Tina SCHEER, et al., Plaintiffs-Respondents, v. Gloria ROTH, etc., Appellant, City of New York, Defendant-Respondent.

Decided: February 20, 2001

DAVID S. RITTER, J.P., GABRIEL M. KRAUSMAN, LEO F. McGINITY and NANCY E. SMITH, JJ. McMahon, Martine & Gallagher, New York, N.Y. (Patrick W. Brophy of counsel), for appellant. Weiser & Associates, P.C., New York, N.Y. (Scott Wolinetz of counsel), for plaintiffs-respondents. Michael D. Hess, Corporation Counsel, New York, N.Y. (Francis F. Caputo and George Gutwirth of counsel), for defendant-respondent.

In an action to recover damages for personal injuries, etc., the defendant Gloria Roth, individually and as administrator of the estate of Charles Roth, appeals, as limited by her brief, from so much of an order of the Supreme Court, Kings County (Hutcherson, J.), dated November 10, 1999, as denied her motion for summary judgment dismissing the complaint and all cross claims insofar as asserted against her in both capacities.

ORDERED that the order is reversed insofar as appealed from, on the law, with one bill of costs payable by the respondents appearing separately and filing separate briefs, the motion is granted, and the complaint and all cross claims insofar as asserted against the appellant are dismissed.

 Liability for injuries sustained as a result of a dangerous and defective condition on a public sidewalk is ordinarily placed on the municipality and not the abutting landowner (see, Capobianco v. Mari, 267 A.D.2d 191, 699 N.Y.S.2d 487).   However, the abutting landowner may be held liable if he or she created the defective condition or made special use of the sidewalk, or when a local statute or ordinance expressly obligates the landowner to maintain the sidewalk (see, Quinn v. City of New York, 271 A.D.2d 515, 706 N.Y.S.2d 349).

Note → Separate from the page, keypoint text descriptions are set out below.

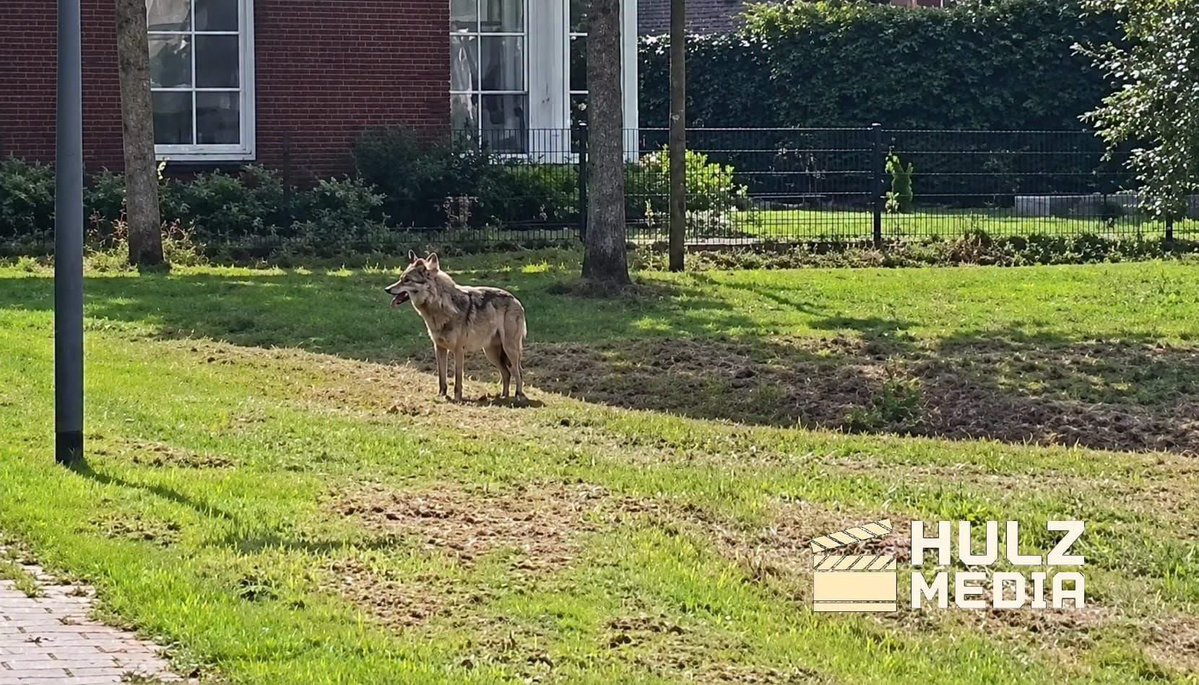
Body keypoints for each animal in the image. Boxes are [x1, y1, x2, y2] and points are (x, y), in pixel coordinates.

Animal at [385, 251, 527, 402]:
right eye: (401, 279)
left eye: (407, 280)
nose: (386, 289)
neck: (440, 306)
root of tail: (516, 300)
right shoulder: (439, 348)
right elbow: (442, 377)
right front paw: (441, 395)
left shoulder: (458, 350)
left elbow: (458, 379)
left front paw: (457, 398)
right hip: (491, 353)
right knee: (507, 373)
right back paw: (503, 397)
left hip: (509, 350)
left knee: (518, 372)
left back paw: (518, 397)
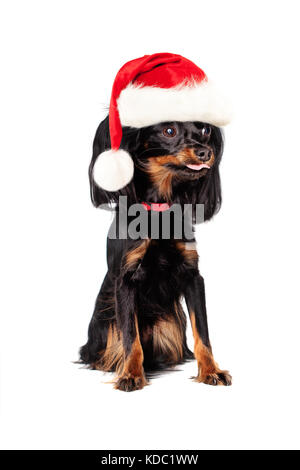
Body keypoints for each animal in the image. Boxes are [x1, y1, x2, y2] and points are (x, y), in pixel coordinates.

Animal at [79, 116, 232, 390]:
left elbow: (202, 331)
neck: (159, 211)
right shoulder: (125, 280)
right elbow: (131, 336)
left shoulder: (193, 276)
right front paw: (130, 374)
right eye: (169, 131)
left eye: (205, 129)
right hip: (106, 321)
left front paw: (211, 370)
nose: (206, 152)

 There is no evidence that the appellant, the abutting landowner, made any repairs to the allegedly defective sidewalk or otherwise caused the defective condition.   The plaintiffs' mere speculation that the appellant may have made a repair to the sidewalk at some point long before the accident is insufficient to defeat the appellant's prima facie showing of entitlement to summary judgment (see, Pizzi v. Bradlee's Division of Stop & Shop, 172 A.D.2d 504, 567 N.Y.S.2d 852).